(ACTION ITEM):
Scan the material below for every line with the string "Adipocytes", and copy those lines.

::: SUPPLIED DATA

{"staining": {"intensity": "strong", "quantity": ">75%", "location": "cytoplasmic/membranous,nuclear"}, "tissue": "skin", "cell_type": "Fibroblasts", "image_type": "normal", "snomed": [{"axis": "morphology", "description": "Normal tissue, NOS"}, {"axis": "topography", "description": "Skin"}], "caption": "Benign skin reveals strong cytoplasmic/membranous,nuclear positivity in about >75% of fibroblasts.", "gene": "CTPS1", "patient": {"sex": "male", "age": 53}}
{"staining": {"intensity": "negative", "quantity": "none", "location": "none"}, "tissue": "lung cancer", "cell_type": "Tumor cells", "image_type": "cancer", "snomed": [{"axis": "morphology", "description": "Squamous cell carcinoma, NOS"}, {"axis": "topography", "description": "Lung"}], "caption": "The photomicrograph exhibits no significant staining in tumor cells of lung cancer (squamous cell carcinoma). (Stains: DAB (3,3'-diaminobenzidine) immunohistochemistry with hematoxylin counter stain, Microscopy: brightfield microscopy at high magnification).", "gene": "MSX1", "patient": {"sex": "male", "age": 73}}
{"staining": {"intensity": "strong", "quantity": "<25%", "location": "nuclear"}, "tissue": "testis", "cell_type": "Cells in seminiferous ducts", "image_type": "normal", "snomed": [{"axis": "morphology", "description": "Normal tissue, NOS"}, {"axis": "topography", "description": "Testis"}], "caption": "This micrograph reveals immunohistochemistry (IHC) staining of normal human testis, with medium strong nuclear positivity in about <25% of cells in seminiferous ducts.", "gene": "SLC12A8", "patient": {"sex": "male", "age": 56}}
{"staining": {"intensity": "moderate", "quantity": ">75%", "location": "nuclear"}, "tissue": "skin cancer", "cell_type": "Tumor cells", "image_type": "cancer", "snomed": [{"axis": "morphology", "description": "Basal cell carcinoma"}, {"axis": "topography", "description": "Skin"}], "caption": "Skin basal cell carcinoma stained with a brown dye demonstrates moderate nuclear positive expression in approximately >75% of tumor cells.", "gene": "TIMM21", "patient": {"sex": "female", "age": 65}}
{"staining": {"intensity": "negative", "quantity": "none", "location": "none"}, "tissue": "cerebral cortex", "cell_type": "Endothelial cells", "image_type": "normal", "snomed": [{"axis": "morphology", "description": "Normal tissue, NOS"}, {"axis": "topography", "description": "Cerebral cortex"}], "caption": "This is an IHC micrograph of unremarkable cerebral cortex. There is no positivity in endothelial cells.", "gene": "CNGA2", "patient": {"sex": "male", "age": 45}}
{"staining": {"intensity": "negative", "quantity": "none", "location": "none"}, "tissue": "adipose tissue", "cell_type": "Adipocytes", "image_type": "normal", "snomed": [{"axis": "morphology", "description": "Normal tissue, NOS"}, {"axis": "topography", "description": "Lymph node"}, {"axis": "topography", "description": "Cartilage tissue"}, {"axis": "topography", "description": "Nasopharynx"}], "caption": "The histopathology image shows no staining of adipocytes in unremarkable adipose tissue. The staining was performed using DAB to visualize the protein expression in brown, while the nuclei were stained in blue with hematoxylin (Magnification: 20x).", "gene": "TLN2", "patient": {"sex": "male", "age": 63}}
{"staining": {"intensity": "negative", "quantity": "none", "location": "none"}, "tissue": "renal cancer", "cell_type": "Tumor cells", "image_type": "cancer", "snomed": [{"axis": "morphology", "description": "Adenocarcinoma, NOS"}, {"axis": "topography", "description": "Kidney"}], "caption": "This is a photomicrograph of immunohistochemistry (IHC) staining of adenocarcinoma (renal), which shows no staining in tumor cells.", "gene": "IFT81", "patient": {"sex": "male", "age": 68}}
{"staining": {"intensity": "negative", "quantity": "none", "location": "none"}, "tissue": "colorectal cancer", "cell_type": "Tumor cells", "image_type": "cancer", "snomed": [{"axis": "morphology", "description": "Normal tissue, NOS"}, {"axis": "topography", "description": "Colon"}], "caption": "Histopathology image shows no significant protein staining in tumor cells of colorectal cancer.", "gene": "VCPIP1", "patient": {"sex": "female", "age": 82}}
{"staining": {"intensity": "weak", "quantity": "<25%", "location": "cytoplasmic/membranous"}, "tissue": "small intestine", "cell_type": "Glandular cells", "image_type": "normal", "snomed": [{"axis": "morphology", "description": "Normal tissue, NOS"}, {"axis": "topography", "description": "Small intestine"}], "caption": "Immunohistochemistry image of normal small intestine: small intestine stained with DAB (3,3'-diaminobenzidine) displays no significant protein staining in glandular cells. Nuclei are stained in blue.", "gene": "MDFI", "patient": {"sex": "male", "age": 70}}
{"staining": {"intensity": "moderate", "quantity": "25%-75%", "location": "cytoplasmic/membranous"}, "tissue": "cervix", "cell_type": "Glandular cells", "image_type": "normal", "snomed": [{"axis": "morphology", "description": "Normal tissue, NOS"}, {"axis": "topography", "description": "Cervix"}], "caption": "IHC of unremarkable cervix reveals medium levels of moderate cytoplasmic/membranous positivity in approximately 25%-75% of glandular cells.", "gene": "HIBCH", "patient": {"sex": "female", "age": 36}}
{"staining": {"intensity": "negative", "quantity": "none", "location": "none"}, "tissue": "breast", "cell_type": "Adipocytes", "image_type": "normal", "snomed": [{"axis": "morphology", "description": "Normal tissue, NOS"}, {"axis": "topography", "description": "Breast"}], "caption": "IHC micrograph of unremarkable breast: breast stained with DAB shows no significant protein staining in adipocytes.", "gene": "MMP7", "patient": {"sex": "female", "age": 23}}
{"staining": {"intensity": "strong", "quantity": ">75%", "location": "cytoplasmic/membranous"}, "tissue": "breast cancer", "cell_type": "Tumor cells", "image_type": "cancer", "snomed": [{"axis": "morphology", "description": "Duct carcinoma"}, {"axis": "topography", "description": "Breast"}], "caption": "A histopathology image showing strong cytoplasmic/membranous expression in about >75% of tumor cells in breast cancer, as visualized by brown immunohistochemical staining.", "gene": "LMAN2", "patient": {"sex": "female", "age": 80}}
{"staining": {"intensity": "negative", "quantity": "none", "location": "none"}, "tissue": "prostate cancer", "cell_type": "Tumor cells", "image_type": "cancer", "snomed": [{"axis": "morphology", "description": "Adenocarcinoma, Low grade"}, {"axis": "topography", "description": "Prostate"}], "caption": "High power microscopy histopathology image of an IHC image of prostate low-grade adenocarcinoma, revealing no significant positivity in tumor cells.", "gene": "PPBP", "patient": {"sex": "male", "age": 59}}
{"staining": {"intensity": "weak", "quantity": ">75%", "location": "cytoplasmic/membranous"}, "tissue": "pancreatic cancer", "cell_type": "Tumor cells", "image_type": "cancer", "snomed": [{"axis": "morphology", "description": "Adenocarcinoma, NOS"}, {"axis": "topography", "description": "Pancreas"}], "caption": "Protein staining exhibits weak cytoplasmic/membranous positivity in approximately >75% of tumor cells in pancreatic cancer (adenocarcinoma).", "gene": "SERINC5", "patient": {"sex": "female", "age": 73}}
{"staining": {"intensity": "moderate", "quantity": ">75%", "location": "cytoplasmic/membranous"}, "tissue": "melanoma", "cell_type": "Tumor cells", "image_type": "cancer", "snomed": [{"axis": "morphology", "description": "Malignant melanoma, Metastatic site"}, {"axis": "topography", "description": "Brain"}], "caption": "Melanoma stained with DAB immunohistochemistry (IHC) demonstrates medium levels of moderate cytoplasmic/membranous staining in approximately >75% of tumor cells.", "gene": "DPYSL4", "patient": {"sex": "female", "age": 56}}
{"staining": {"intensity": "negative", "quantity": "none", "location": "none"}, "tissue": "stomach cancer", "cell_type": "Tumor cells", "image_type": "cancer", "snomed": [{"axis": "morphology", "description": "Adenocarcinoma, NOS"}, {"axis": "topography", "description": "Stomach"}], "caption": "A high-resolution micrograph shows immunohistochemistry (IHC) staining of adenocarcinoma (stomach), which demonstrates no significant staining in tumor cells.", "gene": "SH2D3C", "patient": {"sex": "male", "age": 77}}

::::::

(EXERCISE RESULT):
{"staining": {"intensity": "negative", "quantity": "none", "location": "none"}, "tissue": "adipose tissue", "cell_type": "Adipocytes", "image_type": "normal", "snomed": [{"axis": "morphology", "description": "Normal tissue, NOS"}, {"axis": "topography", "description": "Lymph node"}, {"axis": "topography", "description": "Cartilage tissue"}, {"axis": "topography", "description": "Nasopharynx"}], "caption": "The histopathology image shows no staining of adipocytes in unremarkable adipose tissue. The staining was performed using DAB to visualize the protein expression in brown, while the nuclei were stained in blue with hematoxylin (Magnification: 20x).", "gene": "TLN2", "patient": {"sex": "male", "age": 63}}
{"staining": {"intensity": "negative", "quantity": "none", "location": "none"}, "tissue": "breast", "cell_type": "Adipocytes", "image_type": "normal", "snomed": [{"axis": "morphology", "description": "Normal tissue, NOS"}, {"axis": "topography", "description": "Breast"}], "caption": "IHC micrograph of unremarkable breast: breast stained with DAB shows no significant protein staining in adipocytes.", "gene": "MMP7", "patient": {"sex": "female", "age": 23}}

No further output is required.